„Messi wraca za każdym razem!” – IShowSpeed wpada w szał po tym, jak Inter Miami CF pokonuje drużynę ze swojego rodzinnego miasta
Popularny streamer YouTube Darren „IShowSpeed” nie mógł uwierzyć własnym oczom, gdy jego drużyna z rodzinnego miasta, FC Cincinnati, została wyrzucona z półfinału US Open Cup przez Inter Miami CF pod wodzą Messiego. Streamer wrócił do streamingu w IRL po raz pierwszy od powrotu z Japonii, podczas którego przez większość czasu przebywał w szpitalu.
Uczestnicząc w meczu na stadionie TQL w Ohio, IShowSpeed był świadkiem dramatycznego obrotu wydarzeń w meczu pomiędzy FC Cincinnati a Inter Miami CF. Mimo że gospodarze prowadzili 2:0, w doliczonym czasie gry sytuacja przybrała zaskakujący obrót. W 97. minucie Leonardo Campana wyrównał, a Messi zaliczył asystę. Streamer wykrzyknął:
„Messi wraca za każdym razem!”
„Nie ma mowy” – IShowSpeed trolluje Messiego, by pożałować tego kilka sekund później
Osoby zaznajomione ze streamerem wiedzą, że IShowSpeed dość głośno mówi o jego silnym poczuciu rywalizacji z Messim, szczególnie ze względu na jego niezachwiane oddanie jako fana Cristiano Ronaldo.

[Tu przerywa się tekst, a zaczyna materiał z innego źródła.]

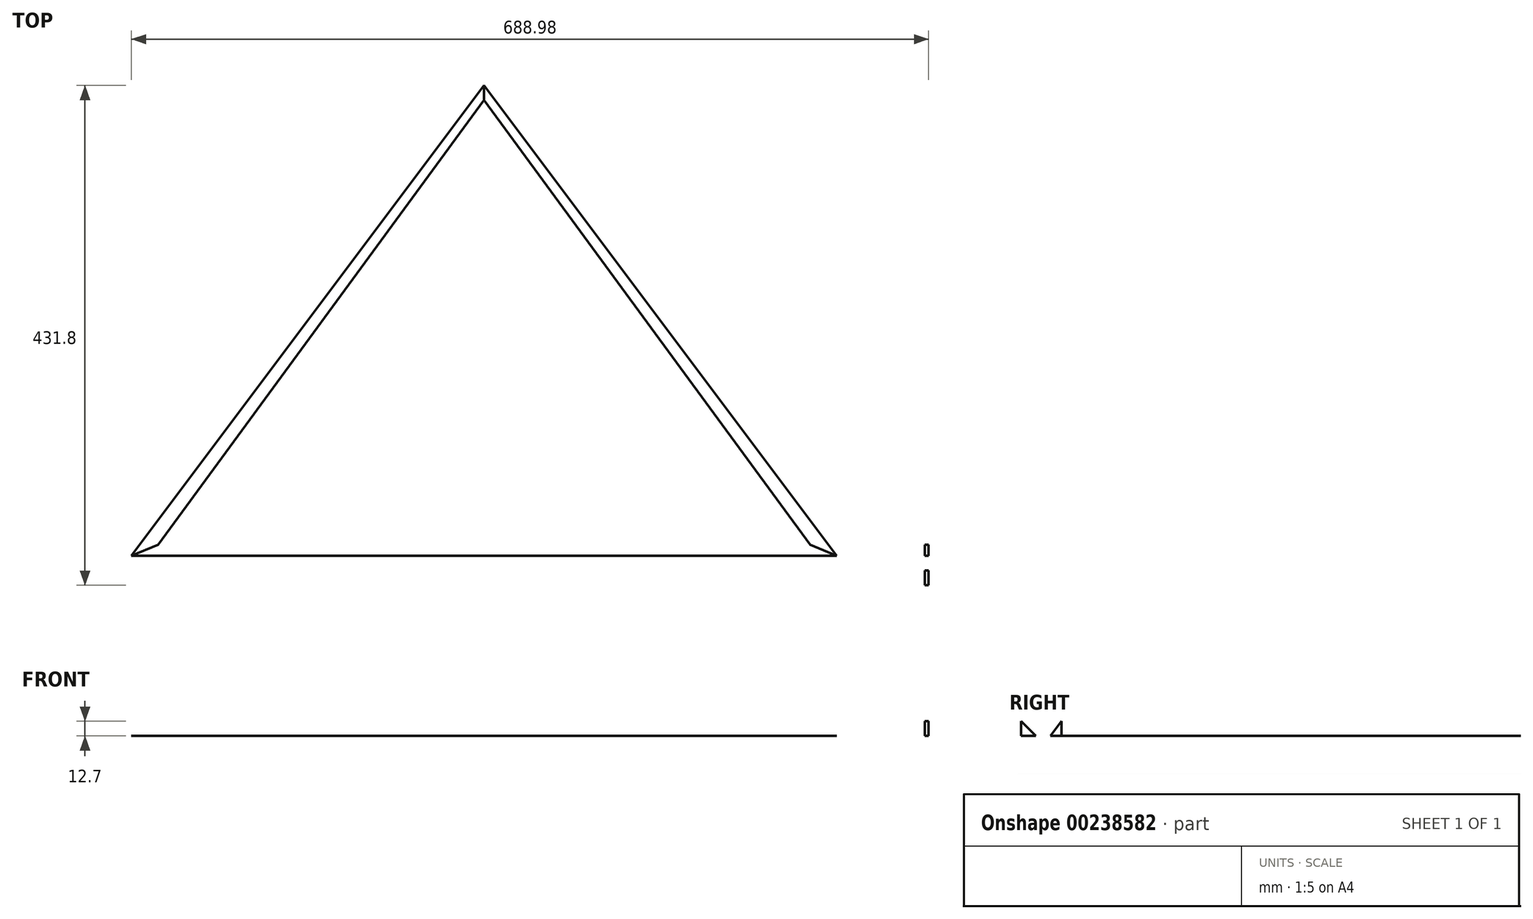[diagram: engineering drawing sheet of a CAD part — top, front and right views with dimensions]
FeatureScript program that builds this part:
annotation { "Feature Type Name" : "Feature", "Feature Type Description" : "" }
export const myFeature = defineFeature(function(context is Context, id is Id, definition is map)
    precondition{}
    {
        {
            assignVariable(context, id + "F0", {"name" : "l", "anyValue" : 609.6 * mm});
        }
        {
            var Q0;
            Q0=qCreatedBy(makeId("Top.planeOp"),FACE);
            var sketch = newSketch(context, id + "F1", { "sketchPlane" : qUnion([Q0])});
            skLineSegment(sketch, "E0", {"start": v(0, 0) * mm, "end": v(304.8, 0) * mm});
            skLineSegment(sketch, "E1", {"start": v(0, 0) * mm, "end": v(-304.8, 0) * mm});
            skLineSegment(sketch, "E2", {"start": v(0, 0) * mm, "end": v(0, 406.4) * mm, "construction": true});
            skLineSegment(sketch, "E3", {"start": v(0, 406.4) * mm, "end": v(304.8, 0) * mm});
            skLineSegment(sketch, "E4", {"start": v(0, 406.4) * mm, "end": v(-304.8, 0) * mm});
            skSolve(sketch);
        }
        {
            assignVariable(context, id + "F2", {"name" : "th", "anyValue" : 1 / 50.8 * mm});
        }
        {
            var Q0;
            Q0=qCreatedBy(makeId("Front.planeOp"),FACE);
            var sketch = newSketch(context, id + "F3", { "sketchPlane" : qUnion([Q0])});
            skLineSegment(sketch, "E5.0", {"start": v(0, 0) * mm, "end": v(-304.8, 0) * mm, "construction": true});
            skLineSegment(sketch, "E6.0", {"start": v(0, 0) * mm, "end": v(304.8, 0) * mm, "construction": true});
            skLineSegment(sketch, "E7", {"start": v(-304.8, 0) * mm, "end": v(234.02, 538.82) * mm, "construction": true});
            skLineSegment(sketch, "E8", {"start": v(304.8, 0) * mm, "end": v(-234.02, 538.82) * mm, "construction": true});
            skPoint(sketch, "E9", {"position": v(-292.1, 12.7) * mm});
            skPoint(sketch, "E10", {"position": v(292.1, 12.7) * mm});
            skSolve(sketch);
        }
        {
            var Q0;
            Q0=qCreatedBy(makeId("Top.planeOp"),FACE);
            cPlane(context, id + "F4", {"entities" : qUnion([Q0]), "cplaneType" : CPlaneType.OFFSET, "offset" : getVariable(context, 'th'), "width" : 152.4 * mm, "height" : 152.4 * mm});
        }
        {
            var Q0;
            Q0=qCreatedBy(makeId("Right.planeOp"),FACE);
            var sketch = newSketch(context, id + "F5", { "sketchPlane" : qUnion([Q0])});
            skLineSegment(sketch, "E11", {"start": v(0, 0) * mm, "end": v(9.52, 12.7) * mm});
            skLineSegment(sketch, "E12", {"start": v(9.52, 12.7) * mm, "end": v(9.52, 0) * mm});
            skLineSegment(sketch, "E13", {"start": v(9.52, 0) * mm, "end": v(0, 0) * mm});
            skSolve(sketch);
        }
        {
            var Q0;
            Q0=qCreatedBy(id+"F4.planeOp",FACE);
            var sketch = newSketch(context, id + "F6", { "sketchPlane" : qUnion([Q0])});
            skLineSegment(sketch, "E14", {"start": v(0, 0) * mm, "end": v(0, 9.52) * mm});
            skPoint(sketch, "E15", {"position": v(-281.78, 9.52) * mm});
            skPoint(sketch, "E16.0", {"position": v(-304.8, 0) * mm});
            skPoint(sketch, "E17.0", {"position": v(0, 406.4) * mm});
            skPoint(sketch, "E18.0", {"position": v(304.8, 0) * mm});
            skPoint(sketch, "E19", {"position": v(0, 393.7) * mm});
            skPoint(sketch, "E20", {"position": v(281.78, 9.52) * mm});
            skLineSegment(sketch, "E21", {"start": v(-281.78, 9.52) * mm, "end": v(0, 393.7) * mm});
            skLineSegment(sketch, "E22", {"start": v(0, 393.7) * mm, "end": v(281.78, 9.52) * mm});
            skLineSegment(sketch, "E23", {"start": v(281.78, 9.52) * mm, "end": v(-281.78, 9.52) * mm});
            skSolve(sketch);
        }
        {
            var Q0;
            Q0 = qSketchRegion(id + "F6", true);
            var Q1;
            Q1 = qSketchRegion(id + "F1", true);
            loft(context, id + "F7", {"sheetProfilesArray" : [{ "sheetProfileEntities" : qUnion([Q0]) }, { "sheetProfileEntities" : qUnion([Q1]) }]});
        }
        {
            var Q0;
            Q0=qCreatedBy(makeId("Right.planeOp"),FACE);
            cPlane(context, id + "F8", {"entities" : qUnion([Q0]), "cplaneType" : CPlaneType.OFFSET, "offset" : (getVariable(context, 'l')) * 5 / 8, "width" : 152.4 * mm, "height" : 152.4 * mm});
        }
        {
            var Q0;
            Q0=qCreatedBy(id+"F8.planeOp",FACE);
            var sketch = newSketch(context, id + "F9", { "sketchPlane" : qUnion([Q0])});
            skLineSegment(sketch, "E24.0", {"start": v(9.52, 12.7) * mm, "end": v(9.52, 0) * mm});
            skLineSegment(sketch, "E25.0", {"start": v(0, 0) * mm, "end": v(9.52, 12.7) * mm});
            skLineSegment(sketch, "E26.0", {"start": v(9.52, 0) * mm, "end": v(0, 0) * mm});
            skPoint(sketch, "E27", {"position": v(-12.7, 0) * mm});
            skLineSegment(sketch, "E28", {"start": v(-12.7, 0) * mm, "end": v(-25.4, 0) * mm});
            skLineSegment(sketch, "E29", {"start": v(-25.4, 0) * mm, "end": v(-25.4, 12.7) * mm});
            skLineSegment(sketch, "E30", {"start": v(-25.4, 12.7) * mm, "end": v(-12.7, 0) * mm});
            skSolve(sketch);
        }
        {
            var Q0;
            Q0 = qSketchRegion(id + "F9", true);
            extrude(context, id + "F10", {"entities" : qUnion([Q0]), "depth" : 3.17 * mm, "offsetDistance" : 25.4 * mm});
        }
    });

Mimo to streamer był obecny na kilku meczach Messiego, w tym w finale Mistrzostw Świata 2022, debiucie Messiego w Inter Miami CF , a ostatnio podczas jego półfinałowego występu w US Open Cup.
Można jednak śmiało powiedzieć, że nie poszło zgodnie z planem. FC Cincinnati, który był kilka sekund od zwycięstwa, stracił bramkę w ostatniej minucie. Jednak chwilę przed bramką streamer trollował Argentyńczyka, stwierdzając:
„Messi zdobył swoje pierwsze L w Ohio”.
(Sygnatura czasowa: 02:02:01)
Kilka sekund później asystował przy wyrównaniu. Z niedowierzaniem streamer dodał:
„Nie ma mowy! Odszedłem! Odszedłem! Wallahi, nie ma mnie! Co do cholery! Nie za każdym razem! To za każdym razem!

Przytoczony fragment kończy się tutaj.